### Activity
Where does the word "than" show up in the records? Copy every line that has it.

+ + + +

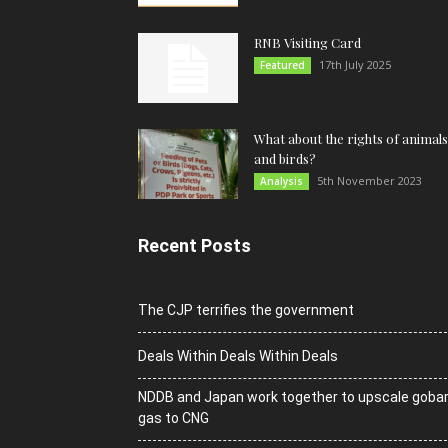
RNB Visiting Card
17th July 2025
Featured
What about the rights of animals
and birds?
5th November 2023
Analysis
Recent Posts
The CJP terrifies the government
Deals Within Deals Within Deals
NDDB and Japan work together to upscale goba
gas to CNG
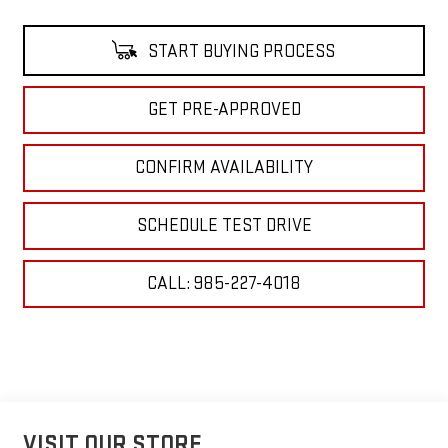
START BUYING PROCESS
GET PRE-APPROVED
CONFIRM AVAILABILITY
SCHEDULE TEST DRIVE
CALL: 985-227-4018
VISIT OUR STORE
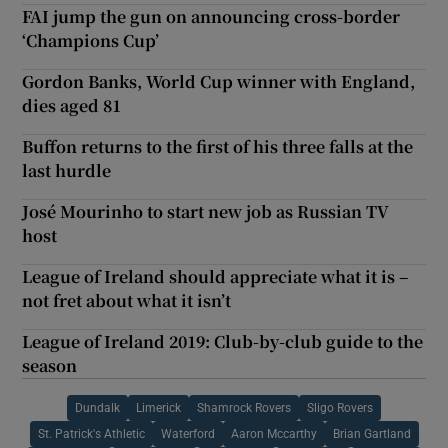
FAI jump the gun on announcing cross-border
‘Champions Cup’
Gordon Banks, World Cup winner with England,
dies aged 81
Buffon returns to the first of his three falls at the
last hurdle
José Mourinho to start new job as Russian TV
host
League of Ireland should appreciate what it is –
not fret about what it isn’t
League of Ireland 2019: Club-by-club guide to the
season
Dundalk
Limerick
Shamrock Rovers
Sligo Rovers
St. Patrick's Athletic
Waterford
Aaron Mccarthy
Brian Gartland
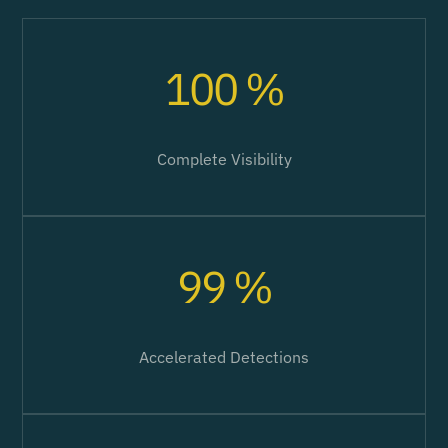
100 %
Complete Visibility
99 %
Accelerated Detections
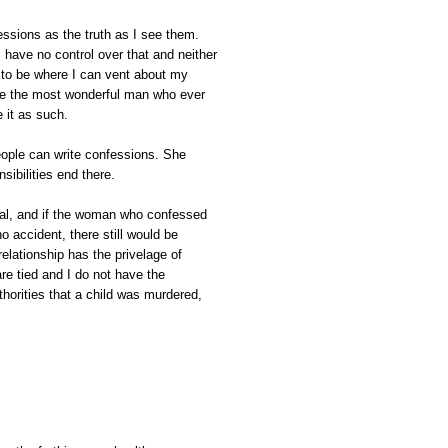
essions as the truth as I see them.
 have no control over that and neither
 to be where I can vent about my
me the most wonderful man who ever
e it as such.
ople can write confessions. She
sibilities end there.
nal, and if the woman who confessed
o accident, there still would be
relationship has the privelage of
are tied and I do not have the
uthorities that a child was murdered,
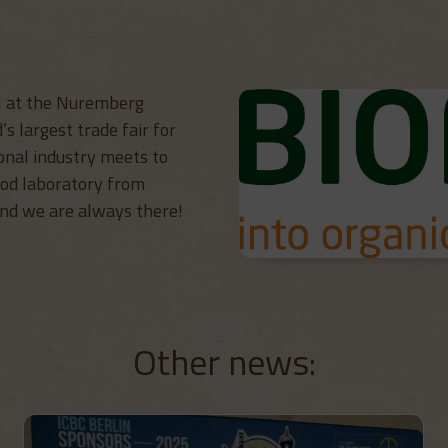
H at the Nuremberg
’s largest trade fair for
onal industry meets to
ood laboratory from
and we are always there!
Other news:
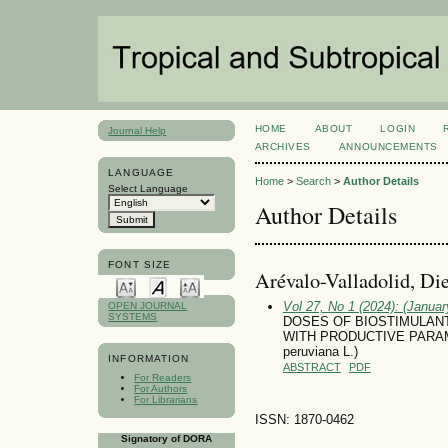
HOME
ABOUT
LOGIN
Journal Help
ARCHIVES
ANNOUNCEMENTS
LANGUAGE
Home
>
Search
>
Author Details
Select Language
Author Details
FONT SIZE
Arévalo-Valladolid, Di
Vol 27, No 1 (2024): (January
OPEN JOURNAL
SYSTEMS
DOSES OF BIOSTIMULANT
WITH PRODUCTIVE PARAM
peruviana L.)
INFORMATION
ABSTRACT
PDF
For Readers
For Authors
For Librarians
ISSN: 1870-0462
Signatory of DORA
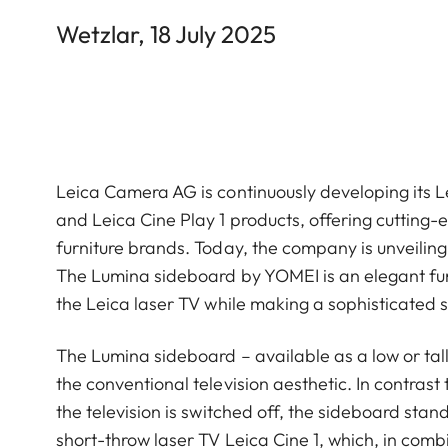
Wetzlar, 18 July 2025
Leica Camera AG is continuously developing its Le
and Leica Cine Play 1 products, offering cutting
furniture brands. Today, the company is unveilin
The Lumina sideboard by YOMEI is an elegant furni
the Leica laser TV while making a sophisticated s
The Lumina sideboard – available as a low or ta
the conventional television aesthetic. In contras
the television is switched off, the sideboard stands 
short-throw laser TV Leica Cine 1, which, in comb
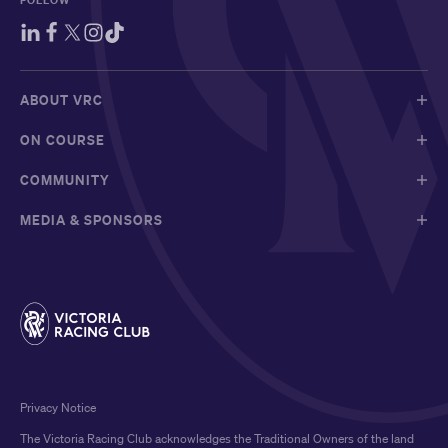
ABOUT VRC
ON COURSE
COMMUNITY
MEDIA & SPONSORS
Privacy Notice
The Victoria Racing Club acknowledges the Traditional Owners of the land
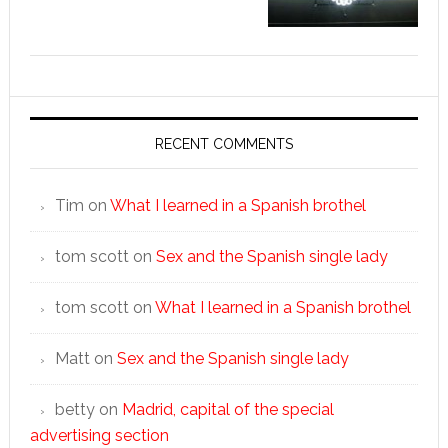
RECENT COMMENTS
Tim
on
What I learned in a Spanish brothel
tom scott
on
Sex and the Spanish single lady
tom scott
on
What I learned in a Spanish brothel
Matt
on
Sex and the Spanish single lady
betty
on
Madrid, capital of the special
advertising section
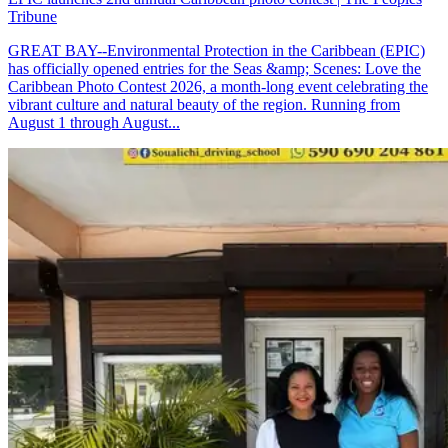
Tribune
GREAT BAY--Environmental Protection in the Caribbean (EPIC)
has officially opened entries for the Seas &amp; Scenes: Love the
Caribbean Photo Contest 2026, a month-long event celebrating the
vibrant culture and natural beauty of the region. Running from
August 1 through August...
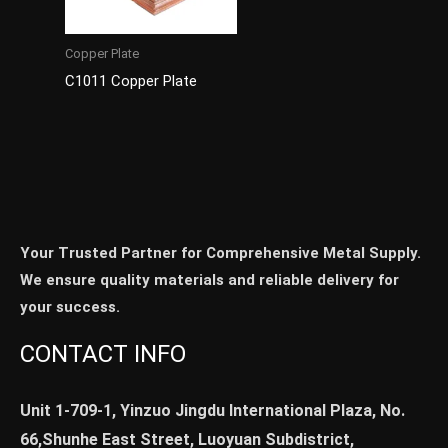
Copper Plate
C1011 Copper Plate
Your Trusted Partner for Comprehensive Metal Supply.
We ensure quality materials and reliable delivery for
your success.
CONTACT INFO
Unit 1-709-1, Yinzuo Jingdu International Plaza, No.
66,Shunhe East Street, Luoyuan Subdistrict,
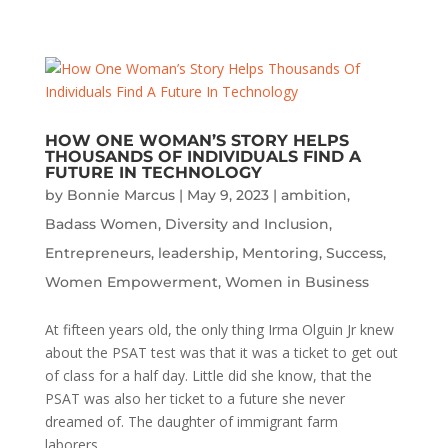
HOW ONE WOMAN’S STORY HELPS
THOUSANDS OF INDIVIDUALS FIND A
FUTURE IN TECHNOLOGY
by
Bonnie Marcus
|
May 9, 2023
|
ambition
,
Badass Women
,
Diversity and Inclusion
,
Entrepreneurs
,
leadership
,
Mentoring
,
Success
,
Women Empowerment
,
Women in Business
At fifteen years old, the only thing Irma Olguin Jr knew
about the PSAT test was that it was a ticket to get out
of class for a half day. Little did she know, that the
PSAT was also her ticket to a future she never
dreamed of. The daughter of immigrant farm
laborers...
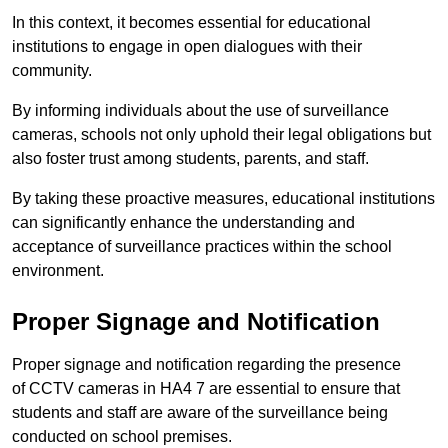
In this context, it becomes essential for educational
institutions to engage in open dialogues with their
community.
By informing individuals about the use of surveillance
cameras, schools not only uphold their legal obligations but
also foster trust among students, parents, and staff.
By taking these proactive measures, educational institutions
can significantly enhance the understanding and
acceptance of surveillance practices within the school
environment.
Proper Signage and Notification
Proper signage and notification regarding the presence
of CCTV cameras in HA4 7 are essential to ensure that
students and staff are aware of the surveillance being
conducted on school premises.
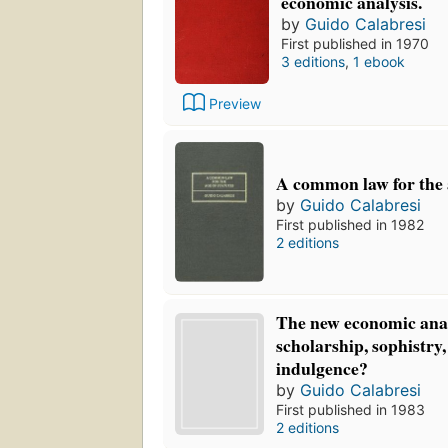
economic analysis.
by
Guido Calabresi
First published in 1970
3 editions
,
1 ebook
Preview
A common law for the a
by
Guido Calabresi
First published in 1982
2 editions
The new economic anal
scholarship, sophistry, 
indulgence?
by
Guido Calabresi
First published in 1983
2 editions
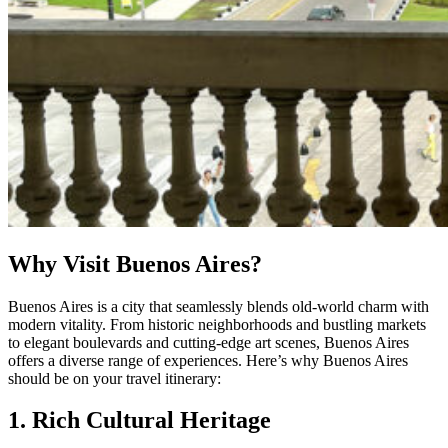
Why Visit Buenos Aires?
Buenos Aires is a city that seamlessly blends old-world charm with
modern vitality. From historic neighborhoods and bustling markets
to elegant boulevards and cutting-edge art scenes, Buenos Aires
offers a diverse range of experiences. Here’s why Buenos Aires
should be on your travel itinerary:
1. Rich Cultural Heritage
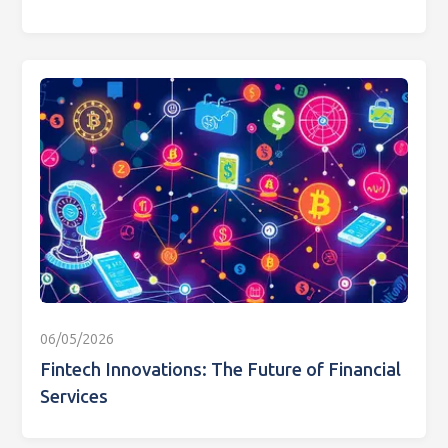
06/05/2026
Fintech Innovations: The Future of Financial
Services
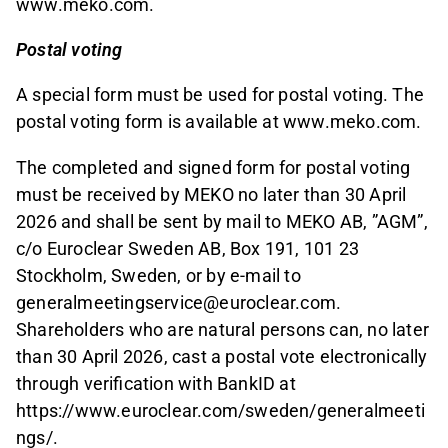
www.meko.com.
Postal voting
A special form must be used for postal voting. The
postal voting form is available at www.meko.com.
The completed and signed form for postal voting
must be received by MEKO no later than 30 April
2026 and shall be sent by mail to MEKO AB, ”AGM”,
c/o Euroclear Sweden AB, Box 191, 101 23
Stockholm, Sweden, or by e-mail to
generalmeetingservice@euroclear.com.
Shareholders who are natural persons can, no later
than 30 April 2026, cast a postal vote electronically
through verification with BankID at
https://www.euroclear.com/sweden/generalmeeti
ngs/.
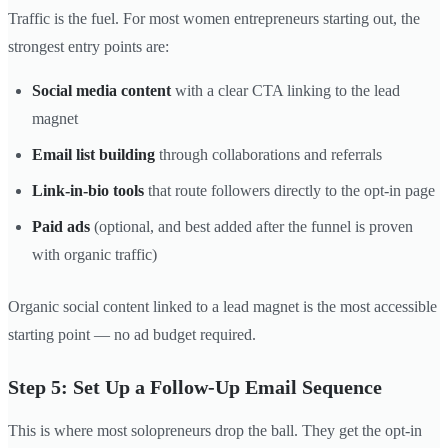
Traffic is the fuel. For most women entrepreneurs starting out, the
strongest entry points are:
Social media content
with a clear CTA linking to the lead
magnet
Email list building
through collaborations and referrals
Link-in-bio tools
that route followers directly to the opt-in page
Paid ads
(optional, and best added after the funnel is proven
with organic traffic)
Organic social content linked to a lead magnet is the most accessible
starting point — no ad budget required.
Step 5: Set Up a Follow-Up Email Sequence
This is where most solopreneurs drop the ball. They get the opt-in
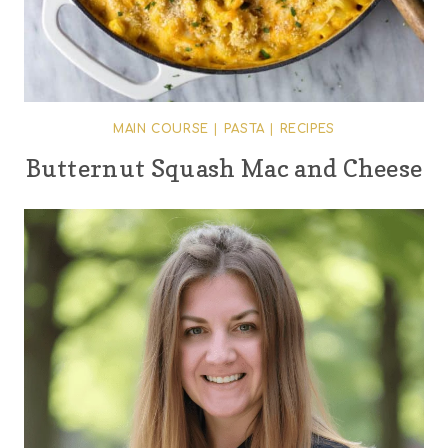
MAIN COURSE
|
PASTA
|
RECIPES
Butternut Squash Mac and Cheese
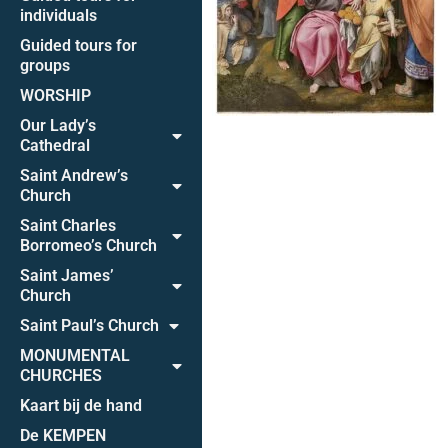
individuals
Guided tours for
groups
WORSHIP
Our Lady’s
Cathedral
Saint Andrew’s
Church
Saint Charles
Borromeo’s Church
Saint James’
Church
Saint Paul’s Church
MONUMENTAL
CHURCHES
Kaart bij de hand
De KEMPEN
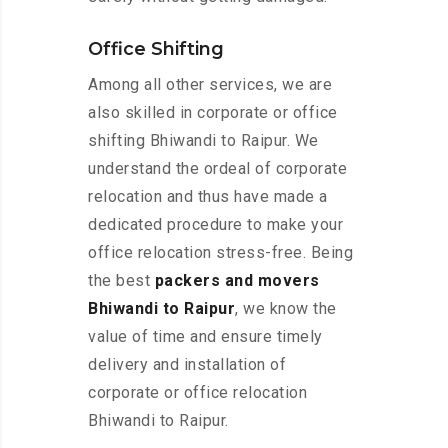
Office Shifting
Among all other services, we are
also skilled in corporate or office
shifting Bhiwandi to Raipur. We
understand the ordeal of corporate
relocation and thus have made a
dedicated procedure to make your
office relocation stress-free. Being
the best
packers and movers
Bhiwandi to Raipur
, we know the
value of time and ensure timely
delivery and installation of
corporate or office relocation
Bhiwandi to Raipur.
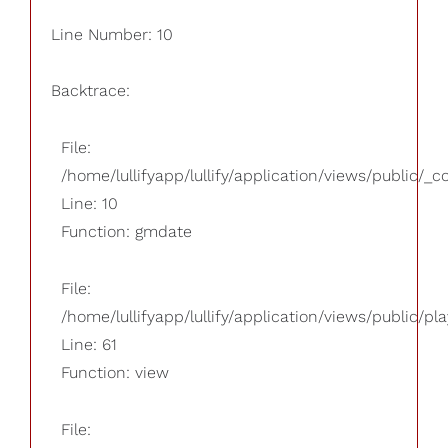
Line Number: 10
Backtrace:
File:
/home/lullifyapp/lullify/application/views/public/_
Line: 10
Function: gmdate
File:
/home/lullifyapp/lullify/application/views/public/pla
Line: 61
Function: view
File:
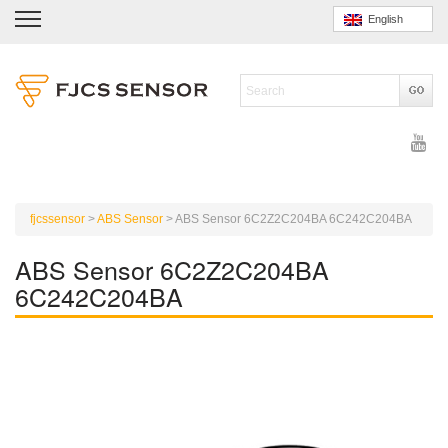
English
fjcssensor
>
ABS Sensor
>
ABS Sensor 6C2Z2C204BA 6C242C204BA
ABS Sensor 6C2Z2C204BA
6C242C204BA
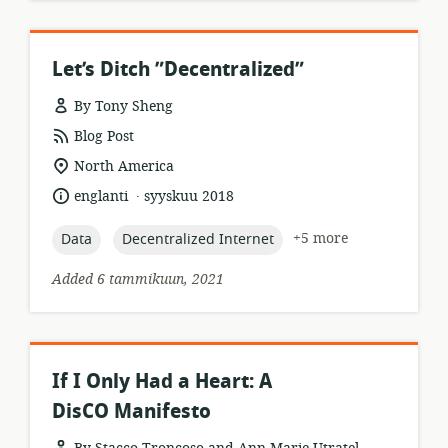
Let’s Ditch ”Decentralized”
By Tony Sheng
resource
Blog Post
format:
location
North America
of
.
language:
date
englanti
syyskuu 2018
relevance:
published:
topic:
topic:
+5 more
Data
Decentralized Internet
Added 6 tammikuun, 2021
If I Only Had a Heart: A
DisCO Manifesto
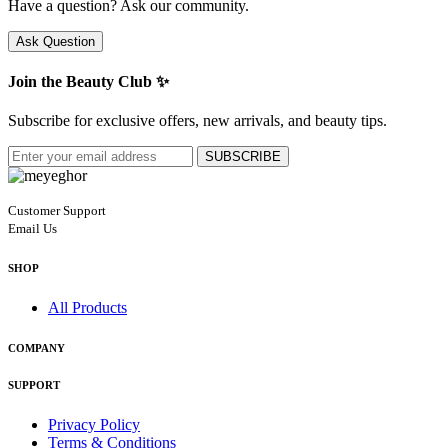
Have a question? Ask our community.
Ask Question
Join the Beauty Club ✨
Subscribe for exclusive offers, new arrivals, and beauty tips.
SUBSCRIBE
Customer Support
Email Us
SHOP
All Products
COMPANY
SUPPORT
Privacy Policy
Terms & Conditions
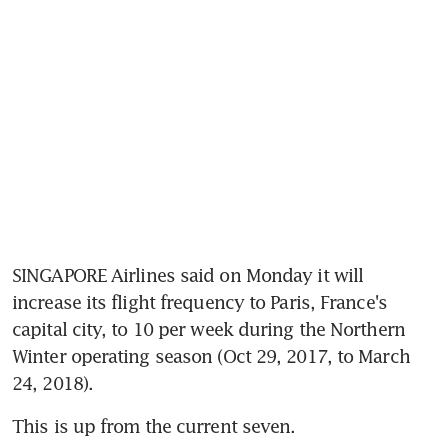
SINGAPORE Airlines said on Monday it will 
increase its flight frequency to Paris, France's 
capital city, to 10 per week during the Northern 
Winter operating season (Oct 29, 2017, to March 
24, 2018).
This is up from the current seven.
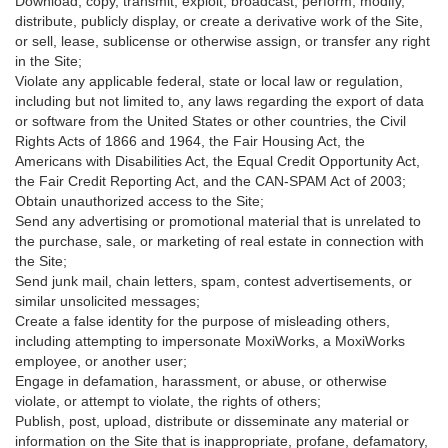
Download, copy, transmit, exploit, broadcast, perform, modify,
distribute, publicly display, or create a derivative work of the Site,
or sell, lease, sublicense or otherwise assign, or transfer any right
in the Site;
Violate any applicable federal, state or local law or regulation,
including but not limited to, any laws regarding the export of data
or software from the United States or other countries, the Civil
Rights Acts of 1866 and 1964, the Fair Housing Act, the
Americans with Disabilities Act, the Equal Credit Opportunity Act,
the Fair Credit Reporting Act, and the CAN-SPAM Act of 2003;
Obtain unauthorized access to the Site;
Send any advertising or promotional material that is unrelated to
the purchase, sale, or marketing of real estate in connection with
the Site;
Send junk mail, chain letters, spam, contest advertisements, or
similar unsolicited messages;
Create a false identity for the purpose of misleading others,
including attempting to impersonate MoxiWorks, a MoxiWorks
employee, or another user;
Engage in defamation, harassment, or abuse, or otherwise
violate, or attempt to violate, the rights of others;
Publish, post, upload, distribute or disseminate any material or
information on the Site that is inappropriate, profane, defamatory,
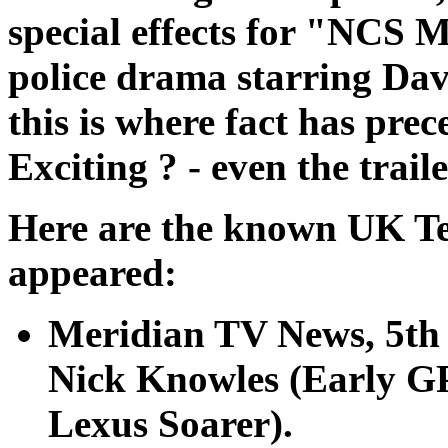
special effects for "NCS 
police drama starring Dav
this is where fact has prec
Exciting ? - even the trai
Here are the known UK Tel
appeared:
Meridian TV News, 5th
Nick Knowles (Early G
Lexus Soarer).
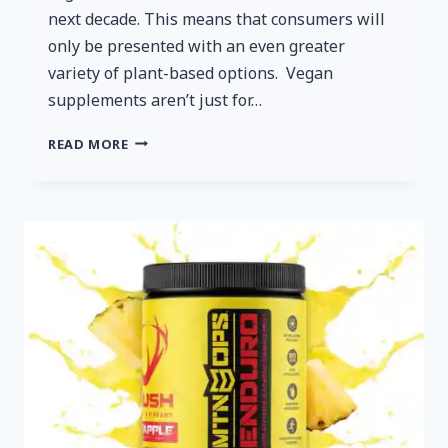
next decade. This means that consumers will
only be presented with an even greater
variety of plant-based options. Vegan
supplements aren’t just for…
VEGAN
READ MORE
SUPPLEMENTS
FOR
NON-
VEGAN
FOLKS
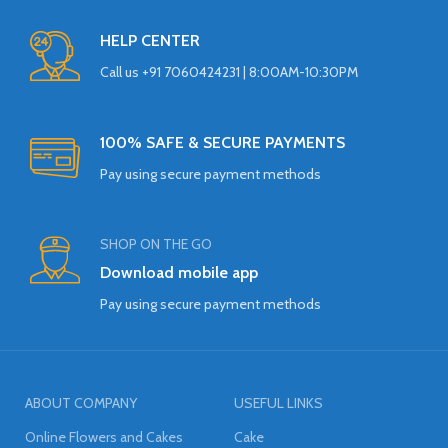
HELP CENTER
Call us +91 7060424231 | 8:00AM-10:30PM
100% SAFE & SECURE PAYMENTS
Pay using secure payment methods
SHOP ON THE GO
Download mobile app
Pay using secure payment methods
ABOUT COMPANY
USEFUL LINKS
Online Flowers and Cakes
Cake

+ + + +

### Task result
must be received by MEKO no later than 30 April
than 30 April 2026, cast a postal vote electronically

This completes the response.